WORK INSTRUCTIONS —
1 > From the ultrasound thread, list every application the internal medicine physician names as not always needing high image quality.
2 > Decide whether each statement agrees with the ultrasound thread, and answer yes or no with the words from the thread that settle it:
(a) CMUT arrays are made in a semiconductor fab.
(b) CMUT arrays are more sensitive than piezoelectric arrays.
(c) The internal medicine physician has used a handheld daily for the past few years.
3 > Please translate this sentence from the ultrasound thread into Spanish: "Right now the biggest barrier to adoption is the difficulty of reading ultrasound images, and machine learning is the most promising solution to that."

EXERCISE PASSAGE —

= = =

Hacker News new | ask | show | jobs
by tachydyne 3160 days ago
I work for a competitor to Butterfly, and the main difference between this device and other ultrasound transducers is the use of a CMUT array instead of the typical piezoelectric crystal. CMUT arrays are MEMS devices, made in a semiconductor fab using the same processes as other ICs. This makes them cheaper to produce than traditional arrays where the elements have to individually sliced and wired to the electronics. CMUT isn't new, it's been being worked on for 20 years, but it isn't used because it is much less sensitive than the piezoelectric arrays. Either Butterfly has made a breakthrough and are choosing growth over profit margins, or they are trying to make up for worse performance with a much cheaper price. We won't know which until their device is actually on sale.
1 comments

Incredibly informative answer, thanks so much. One last thing, do you personally believe “breakthrough” or “discount” in this case?
20 years of CMUT being the next big thing in ultrasound has left me a sceptic, but I know some really smart people at Butterfly. I don't think they would bring a device to market that they didn't think was competitive. My guess is that it'll be okay, not the best imaging handheld device on the market but better than several of our competitors.
As an internal medicine phsysician who has been using a handheld daily for the past few years I would only add that high image quality is not always needed for many of our most important applications: Lung, IVC, bladder, DVT, abscess. US is dramatically more accurate than physical exam and stethoscope In these cases.
Agreed. I was talking specifically about CMUT vs Piezoelectric. If high image quality was always a requirement, the handheld market probably wouldn't exist at all.

Butterfly is right to focus on getting an answer over image quality. As a startup they will likely be able to iterate quickly on machine learning, which is critically important to growing the ultrasound market. Right now the biggest barrier to adoption is the difficulty of reading ultrasound images, and machine learning is the most promising solution to that. I think that is more likely to be their competitive differentiator than their use of CMUT.

= = =

ENTRIES SUPPLIED —
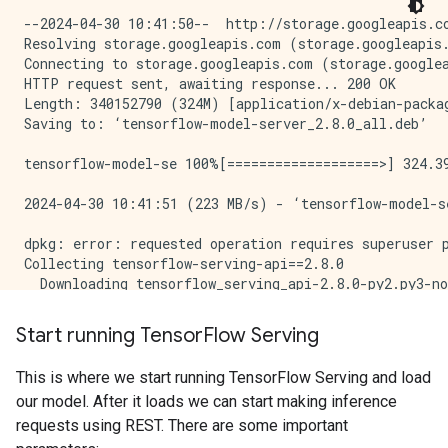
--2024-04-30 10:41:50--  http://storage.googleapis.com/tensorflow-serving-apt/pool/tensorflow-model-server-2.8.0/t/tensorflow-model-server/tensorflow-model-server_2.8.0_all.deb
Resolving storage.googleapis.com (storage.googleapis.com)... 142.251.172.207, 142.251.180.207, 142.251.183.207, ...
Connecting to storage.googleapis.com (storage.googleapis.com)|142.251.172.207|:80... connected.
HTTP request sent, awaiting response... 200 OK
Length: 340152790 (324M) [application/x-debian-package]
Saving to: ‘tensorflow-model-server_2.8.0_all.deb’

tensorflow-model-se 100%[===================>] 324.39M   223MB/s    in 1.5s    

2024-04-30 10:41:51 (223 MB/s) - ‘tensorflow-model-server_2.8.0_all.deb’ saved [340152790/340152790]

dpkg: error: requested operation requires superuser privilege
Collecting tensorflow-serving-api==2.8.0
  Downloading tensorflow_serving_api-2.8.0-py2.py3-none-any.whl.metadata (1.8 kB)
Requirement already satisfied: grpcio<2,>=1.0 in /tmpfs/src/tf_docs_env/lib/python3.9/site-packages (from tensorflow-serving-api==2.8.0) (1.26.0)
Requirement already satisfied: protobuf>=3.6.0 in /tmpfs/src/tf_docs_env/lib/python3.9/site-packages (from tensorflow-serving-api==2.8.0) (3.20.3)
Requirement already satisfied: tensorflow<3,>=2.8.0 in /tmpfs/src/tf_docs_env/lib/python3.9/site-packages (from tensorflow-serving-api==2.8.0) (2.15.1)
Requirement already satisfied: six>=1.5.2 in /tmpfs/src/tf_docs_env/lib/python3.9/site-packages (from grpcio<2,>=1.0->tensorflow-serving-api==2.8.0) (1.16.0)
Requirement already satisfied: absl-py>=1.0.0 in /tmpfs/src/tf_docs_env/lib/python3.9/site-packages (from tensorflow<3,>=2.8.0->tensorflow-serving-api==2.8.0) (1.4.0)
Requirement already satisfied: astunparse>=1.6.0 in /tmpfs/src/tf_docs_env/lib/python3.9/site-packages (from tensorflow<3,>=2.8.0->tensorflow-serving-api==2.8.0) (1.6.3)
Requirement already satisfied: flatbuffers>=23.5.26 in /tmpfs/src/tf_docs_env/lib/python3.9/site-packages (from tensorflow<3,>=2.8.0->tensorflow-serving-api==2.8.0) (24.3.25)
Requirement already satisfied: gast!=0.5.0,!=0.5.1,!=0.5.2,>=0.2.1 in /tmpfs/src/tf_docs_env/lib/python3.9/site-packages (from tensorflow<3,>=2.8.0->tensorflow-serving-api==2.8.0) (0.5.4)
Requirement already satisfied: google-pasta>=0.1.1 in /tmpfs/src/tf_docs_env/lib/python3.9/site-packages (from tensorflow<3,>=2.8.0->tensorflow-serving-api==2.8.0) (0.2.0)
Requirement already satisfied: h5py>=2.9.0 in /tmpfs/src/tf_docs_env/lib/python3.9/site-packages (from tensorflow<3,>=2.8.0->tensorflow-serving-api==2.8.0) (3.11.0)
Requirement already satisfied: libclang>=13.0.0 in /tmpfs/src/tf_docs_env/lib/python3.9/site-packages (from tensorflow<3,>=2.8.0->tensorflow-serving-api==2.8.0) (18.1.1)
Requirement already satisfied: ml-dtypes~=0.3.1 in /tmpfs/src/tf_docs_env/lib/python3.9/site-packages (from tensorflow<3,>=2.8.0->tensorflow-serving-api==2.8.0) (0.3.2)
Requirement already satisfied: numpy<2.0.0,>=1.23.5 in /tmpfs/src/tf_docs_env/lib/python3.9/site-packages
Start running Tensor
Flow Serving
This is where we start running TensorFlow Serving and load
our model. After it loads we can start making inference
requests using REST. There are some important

= = =

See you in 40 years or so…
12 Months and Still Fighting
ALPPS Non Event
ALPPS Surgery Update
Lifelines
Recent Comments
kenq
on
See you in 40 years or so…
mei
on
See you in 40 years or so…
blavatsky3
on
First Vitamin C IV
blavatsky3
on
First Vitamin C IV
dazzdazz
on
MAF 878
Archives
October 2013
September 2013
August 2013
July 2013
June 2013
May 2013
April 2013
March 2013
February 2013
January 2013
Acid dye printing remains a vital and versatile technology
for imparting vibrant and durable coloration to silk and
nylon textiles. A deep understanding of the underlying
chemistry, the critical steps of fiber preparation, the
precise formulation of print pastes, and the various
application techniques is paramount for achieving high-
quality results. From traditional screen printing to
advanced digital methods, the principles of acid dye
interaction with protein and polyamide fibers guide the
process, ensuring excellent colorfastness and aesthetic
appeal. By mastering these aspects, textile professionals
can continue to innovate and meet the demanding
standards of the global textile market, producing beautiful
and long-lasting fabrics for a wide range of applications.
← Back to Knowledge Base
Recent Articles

= = =

SOLVED PROBLEMS —
1 > Lung, IVC, bladder, DVT, abscess

2 >
(a) Yes: "made in a semiconductor fab using the same processes as other ICs"
(b) No: "it is much less sensitive than the piezoelectric arrays"
(c) Yes: "who has been using a handheld daily for the past few years"

3 > En este momento, la mayor barrera para la adopción es la dificultad de leer las imágenes de ultrasonido, y el aprendizaje automático es la solución más prometedora para ello.